LA: My inspiration behind “Trash To Treasure” was finding a way to capture the beauty in the parts of someone that has been viewed as unwanted, ugly and easily discarded. Looking back at my photos, it was tears of joy, words cannot describe to how I felt at that moment it was incredible… it was beautiful!

MN: What advice do you give to women struggling with the trauma of past domestic abuse? How does one begin the healing process?

LA: My advice to others will be to seek help, please. Immediately if possible. I’m blessed to be here today and some don’t have the chance to make it out. It’s hard, but it’s worth the effort to try. There are so many programs out there that will take you by the hand and guide you in the right direction. It’s not too late to speak out. It starts with you. You have a purpose and it can be found in your pain. There is a queen in you!  The healing process starts when you walk away first. Find a shelter if you have nowhere to go.

What laws in particular need to be changed to support domestic abuse survivors?

Honestly after doing research and my own experience, there has been a significant increase in domestic violence legislation made since 2015. Now, there are longer jail times and victims are able to have personal advocates to support them. I do believe once a victim reports domestic violence, counseling needs to be mandatory for both parties (separate sessions of courses) .

 

MN: Explain how donations to StillNatural help to provide aid to DV victims.

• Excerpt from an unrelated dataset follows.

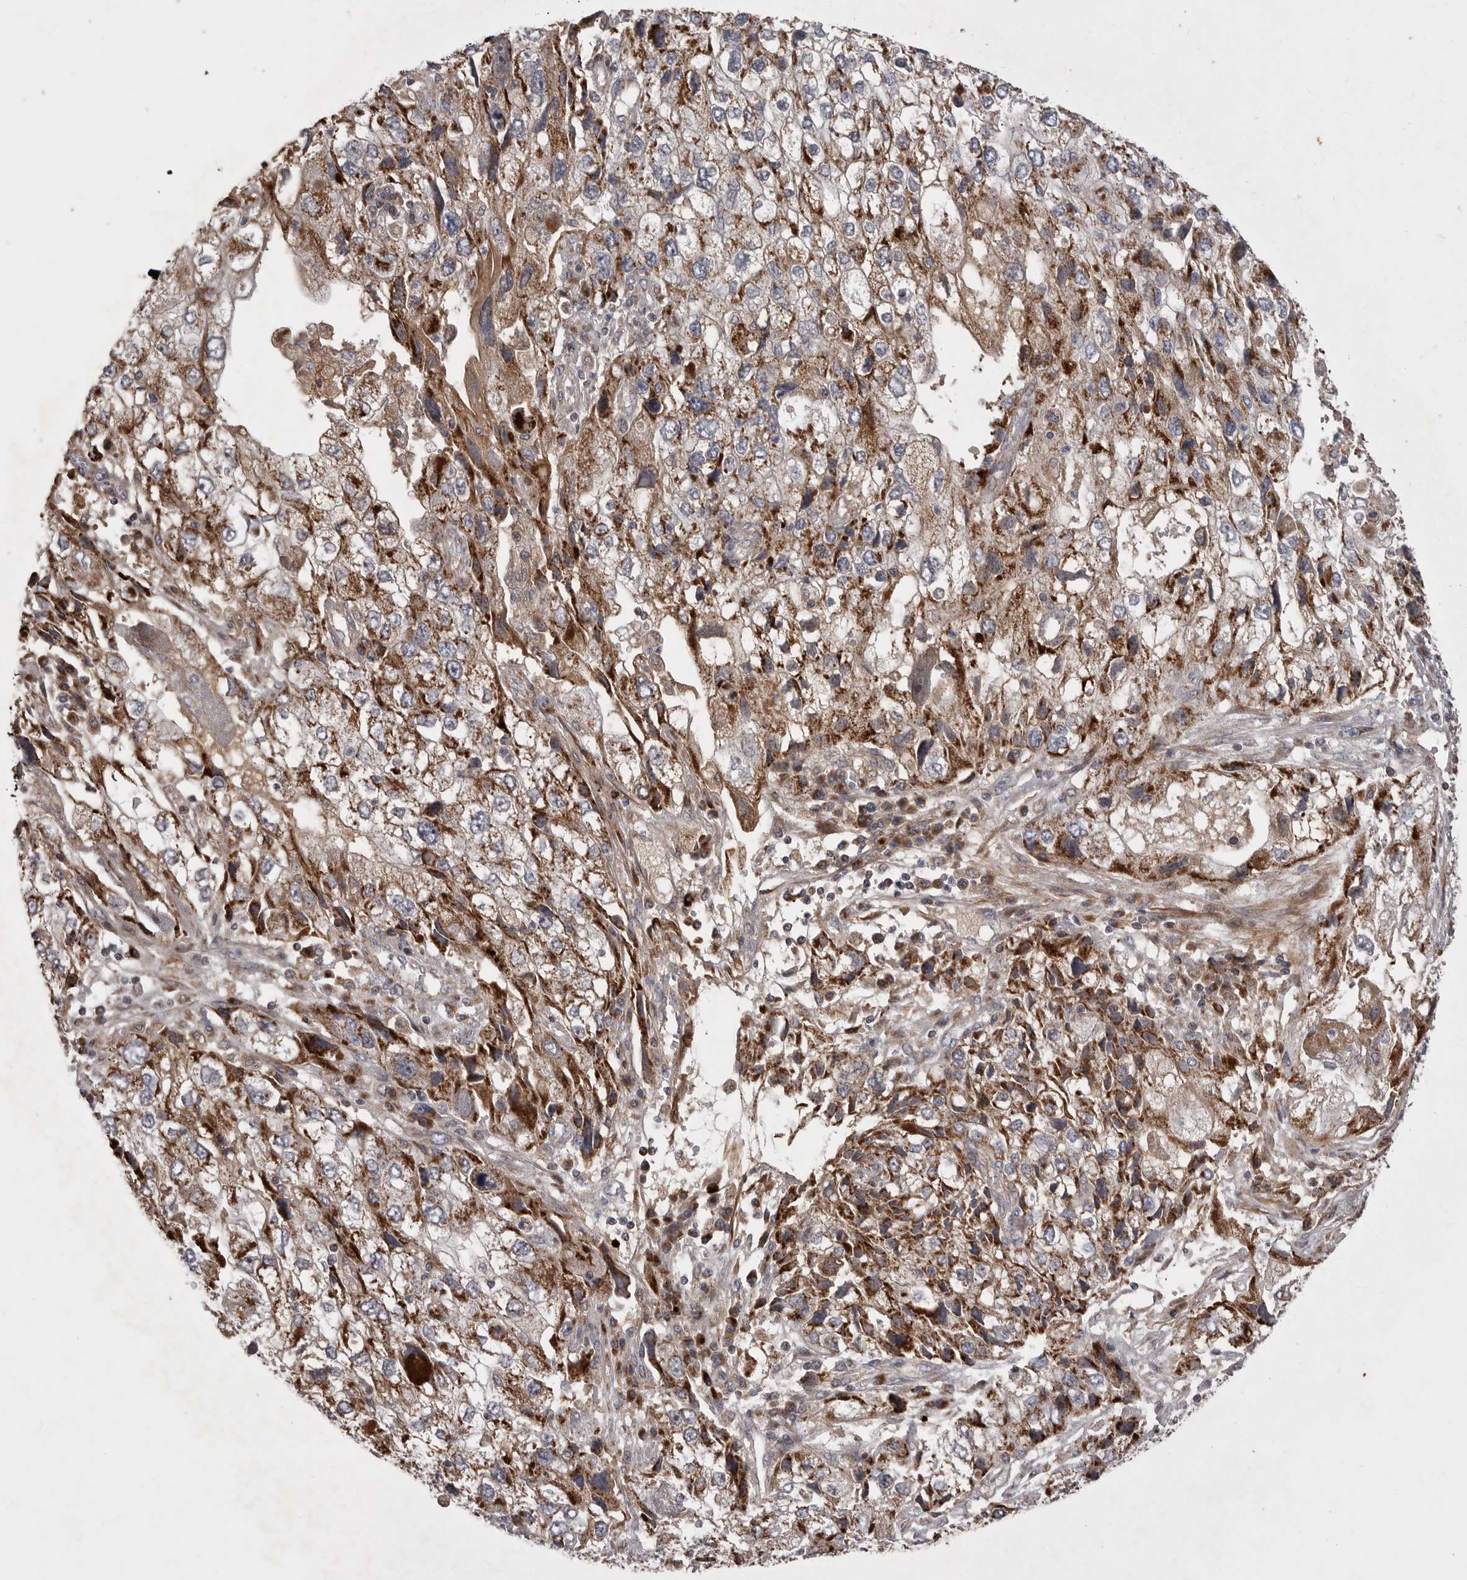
{"staining": {"intensity": "moderate", "quantity": ">75%", "location": "cytoplasmic/membranous"}, "tissue": "endometrial cancer", "cell_type": "Tumor cells", "image_type": "cancer", "snomed": [{"axis": "morphology", "description": "Adenocarcinoma, NOS"}, {"axis": "topography", "description": "Endometrium"}], "caption": "Human adenocarcinoma (endometrial) stained for a protein (brown) reveals moderate cytoplasmic/membranous positive expression in approximately >75% of tumor cells.", "gene": "KYAT3", "patient": {"sex": "female", "age": 49}}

LA: I’ve created a foundation on my Facebook page called, “Zyonn Allen”, named after my son for victims of domestic violence. I’ve decided to give free makeovers to enhance confidence and natural beauty as well.

 MN: There is such a stigma around mental health in the Black community. For DV survivors who may be resistant to seeing therapy, how do you advice they overcome those mental blocks? 

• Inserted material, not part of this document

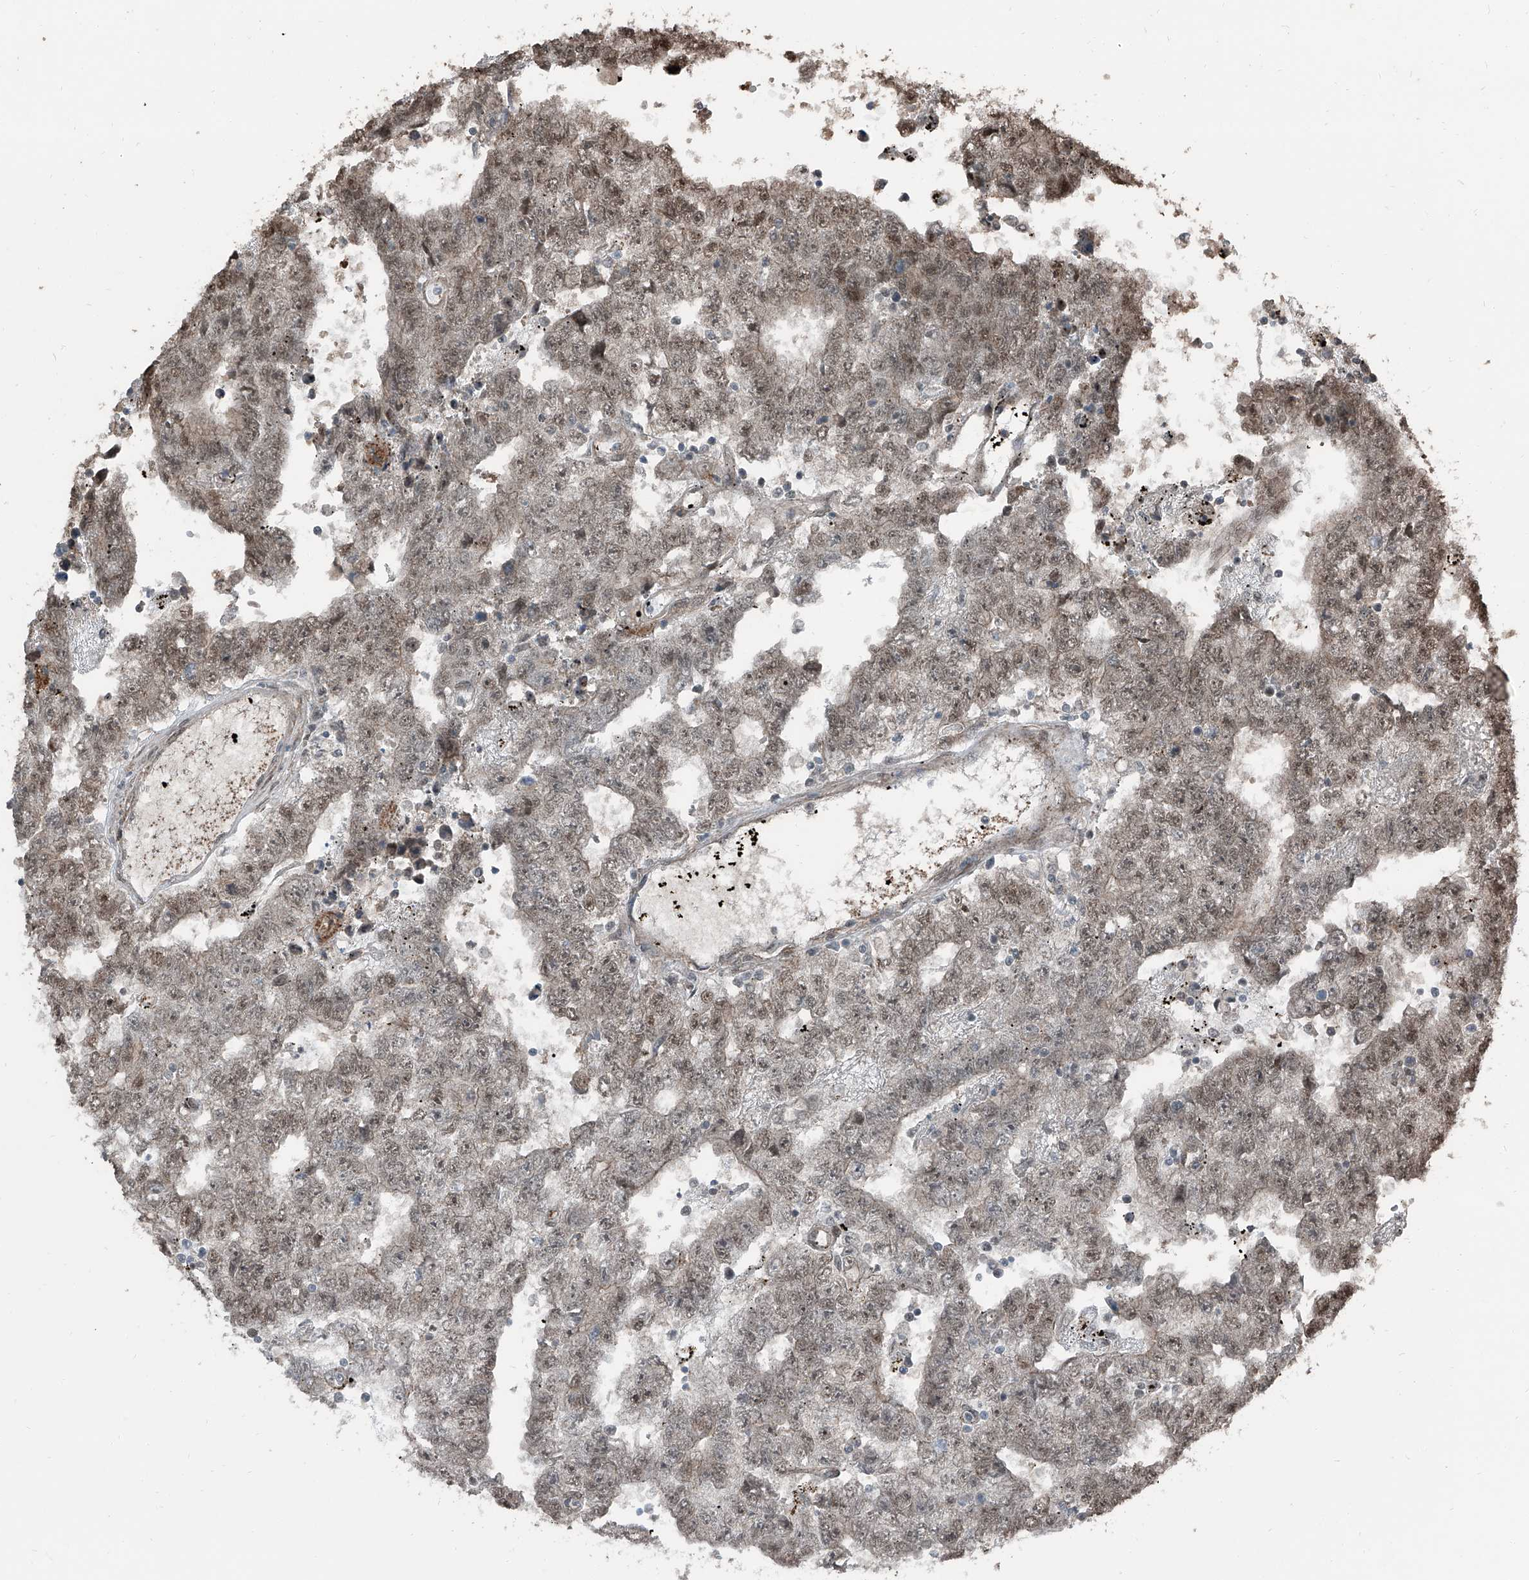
{"staining": {"intensity": "weak", "quantity": ">75%", "location": "nuclear"}, "tissue": "testis cancer", "cell_type": "Tumor cells", "image_type": "cancer", "snomed": [{"axis": "morphology", "description": "Carcinoma, Embryonal, NOS"}, {"axis": "topography", "description": "Testis"}], "caption": "Immunohistochemistry histopathology image of embryonal carcinoma (testis) stained for a protein (brown), which reveals low levels of weak nuclear expression in about >75% of tumor cells.", "gene": "ZNF570", "patient": {"sex": "male", "age": 25}}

LA: The only advice I can give for domestic violence victims who are suffering a mental block is an honest one: You have to want to get the help. Often times it is difficult to help victims in domestic violence because they don’t see theirselves in a dangerous situation and they often blame themselves. I would suggest a safety plan to be discuss and have them put in place, so when they are ready to make a change they have a place to start.

MN: What advice would you give to family members of domestic abuse survivors who are struggling to get their loved ones to seek help?

LA: Stay supportive and connected as much as possible when it come to family members of the victims.  Suicide thoughts are more rampant. Checking in can make a word of a difference. I’m a living witness.